## Activity
Print the passage of the TCGAutils issue thread from "Some files, like" up to and including "germline is returned.", character for character.

Closed DarioS closed 4 years ago
Hi Dario, @DarioS Thanks for reporting this. I'll look into it. Best, Marcel
Hi Dario, @DarioS This is fixed in https://github.com/waldronlab/TCGAutils/commit/d6481be0bf3bd60c96e60f4d5768674722b0695c.
Hi, I am still seeing the same issue running TCGAutils_1.7.11: one filename vs. tens of filenames outputs different results.
There is also an error thrown when using thousands of them: Error in data.frame(file_name = info[["file_name"]], file_id = info[["file_id"]], : arguments imply differing number of rows: 11038, 22075
Inputting one filename usually returns a data.frame with 2 rows not 1 row, which seems likely related to this issue (11038*2=22076).
Hi, I am still seeing the same issue running TCGAutils_1.7.11: one filename vs. tens of filenames outputs different results.
There is also an error thrown when using thousands of them: Error in data.frame(file_name = info[["file_name"]], file_id = info[["file_id"]], : arguments imply differing number of rows: 11038, 22075
Inputting one filename usually returns a data.frame with 2 rows not 1 row, which seems likely related to this issue (11038*2=22076).
Some files, like vcf files, correspond to more than one aliquot (here 2 aliquots = normal+tumour), which explains this. There is one vcf in my list for which only the aliquot of the germline is returned.
Now using this in the function: aliquots.submitter_id = sapply(info$cases, function(x) paste(unlist(x),collapse=","))
Hi @galder-max Do you have a small reproducible example? That would help me to get this moving. Thanks so much! -Marcel
Hi Marcel, many thanks for looking into this so quickly! Sure, here is a minimal R example, hopefully it illustrates the issue well:
# minimal example with three vcf filenames
vcf_filenames <- c("0000fac0-cd56-457d-bab9-2ae9bdd9a93c.vcf.gz",
"7c7e28e5-39e2-4f29-8cdf-7af776614a42.vcf.gz",
"000541c3-705e-495f-ac48-148449f40e10.vcf.gz")
# getting aliquots separately: second vcf returns only one aliquot (weirdly)

## Supplied entries
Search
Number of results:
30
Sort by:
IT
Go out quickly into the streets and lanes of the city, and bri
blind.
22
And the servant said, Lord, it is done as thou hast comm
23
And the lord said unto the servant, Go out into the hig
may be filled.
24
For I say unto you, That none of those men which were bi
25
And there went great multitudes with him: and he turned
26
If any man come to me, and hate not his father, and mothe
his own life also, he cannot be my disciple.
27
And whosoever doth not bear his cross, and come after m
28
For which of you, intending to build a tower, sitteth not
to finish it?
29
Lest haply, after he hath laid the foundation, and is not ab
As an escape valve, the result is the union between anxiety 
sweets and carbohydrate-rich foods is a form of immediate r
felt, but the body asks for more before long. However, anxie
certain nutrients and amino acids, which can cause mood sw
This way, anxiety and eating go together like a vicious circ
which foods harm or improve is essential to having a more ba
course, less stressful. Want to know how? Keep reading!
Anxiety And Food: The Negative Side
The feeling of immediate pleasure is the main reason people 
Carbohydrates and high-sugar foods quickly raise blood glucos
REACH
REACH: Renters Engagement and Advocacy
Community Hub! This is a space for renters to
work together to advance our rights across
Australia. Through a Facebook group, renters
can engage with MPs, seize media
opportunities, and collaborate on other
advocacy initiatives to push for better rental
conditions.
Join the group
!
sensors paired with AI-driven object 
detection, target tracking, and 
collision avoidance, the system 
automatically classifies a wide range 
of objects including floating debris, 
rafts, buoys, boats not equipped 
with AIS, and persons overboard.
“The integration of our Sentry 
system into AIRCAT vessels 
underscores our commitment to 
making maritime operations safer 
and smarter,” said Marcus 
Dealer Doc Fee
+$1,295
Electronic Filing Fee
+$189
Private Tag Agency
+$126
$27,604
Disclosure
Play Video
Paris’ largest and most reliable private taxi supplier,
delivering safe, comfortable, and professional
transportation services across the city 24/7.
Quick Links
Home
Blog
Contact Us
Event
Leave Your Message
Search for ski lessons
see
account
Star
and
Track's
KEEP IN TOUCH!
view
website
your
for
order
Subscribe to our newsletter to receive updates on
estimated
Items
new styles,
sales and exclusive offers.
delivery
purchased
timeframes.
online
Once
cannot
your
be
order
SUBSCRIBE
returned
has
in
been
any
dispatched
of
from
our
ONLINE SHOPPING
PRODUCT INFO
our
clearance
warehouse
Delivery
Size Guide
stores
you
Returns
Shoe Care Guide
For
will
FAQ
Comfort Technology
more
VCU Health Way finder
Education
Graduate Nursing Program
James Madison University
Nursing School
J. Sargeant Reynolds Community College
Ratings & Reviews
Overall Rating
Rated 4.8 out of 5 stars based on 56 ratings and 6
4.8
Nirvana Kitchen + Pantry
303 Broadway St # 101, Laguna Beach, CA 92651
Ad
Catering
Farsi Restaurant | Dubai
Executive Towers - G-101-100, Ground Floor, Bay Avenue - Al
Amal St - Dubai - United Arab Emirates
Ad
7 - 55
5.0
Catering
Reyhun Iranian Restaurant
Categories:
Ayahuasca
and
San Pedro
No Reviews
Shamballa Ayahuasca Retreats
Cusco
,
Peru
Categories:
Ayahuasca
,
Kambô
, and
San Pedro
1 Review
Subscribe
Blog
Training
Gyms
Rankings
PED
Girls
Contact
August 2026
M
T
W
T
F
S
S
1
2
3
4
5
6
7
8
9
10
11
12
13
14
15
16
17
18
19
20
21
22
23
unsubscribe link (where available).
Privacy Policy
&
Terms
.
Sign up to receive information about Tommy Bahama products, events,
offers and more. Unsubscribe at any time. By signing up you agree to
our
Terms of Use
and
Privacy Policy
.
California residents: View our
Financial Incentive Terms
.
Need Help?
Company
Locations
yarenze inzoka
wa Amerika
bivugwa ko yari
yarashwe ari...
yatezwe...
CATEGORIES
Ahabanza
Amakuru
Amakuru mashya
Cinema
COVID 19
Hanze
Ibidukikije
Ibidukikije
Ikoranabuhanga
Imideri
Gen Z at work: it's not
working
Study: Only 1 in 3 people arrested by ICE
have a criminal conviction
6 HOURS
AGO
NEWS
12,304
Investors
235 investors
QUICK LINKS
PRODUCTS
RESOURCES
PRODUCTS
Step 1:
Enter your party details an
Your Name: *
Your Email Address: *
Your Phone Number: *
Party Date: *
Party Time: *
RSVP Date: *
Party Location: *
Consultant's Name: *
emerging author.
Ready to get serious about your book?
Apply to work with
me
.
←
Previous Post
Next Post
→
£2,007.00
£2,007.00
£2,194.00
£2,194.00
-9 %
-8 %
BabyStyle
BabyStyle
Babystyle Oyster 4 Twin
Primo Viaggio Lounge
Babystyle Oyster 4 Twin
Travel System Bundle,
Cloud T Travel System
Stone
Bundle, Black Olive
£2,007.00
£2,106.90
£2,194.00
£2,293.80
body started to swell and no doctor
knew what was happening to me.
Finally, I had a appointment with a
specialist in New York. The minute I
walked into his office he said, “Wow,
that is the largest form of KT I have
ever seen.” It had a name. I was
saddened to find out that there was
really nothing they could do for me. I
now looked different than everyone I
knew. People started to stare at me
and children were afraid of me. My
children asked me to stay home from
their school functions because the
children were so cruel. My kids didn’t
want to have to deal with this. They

## Problem solution
Some files, like vcf files, correspond to more than one aliquot (here 2 aliquots = normal+tumour), which explains this. There is one vcf in my list for which only the aliquot of the germline is returned.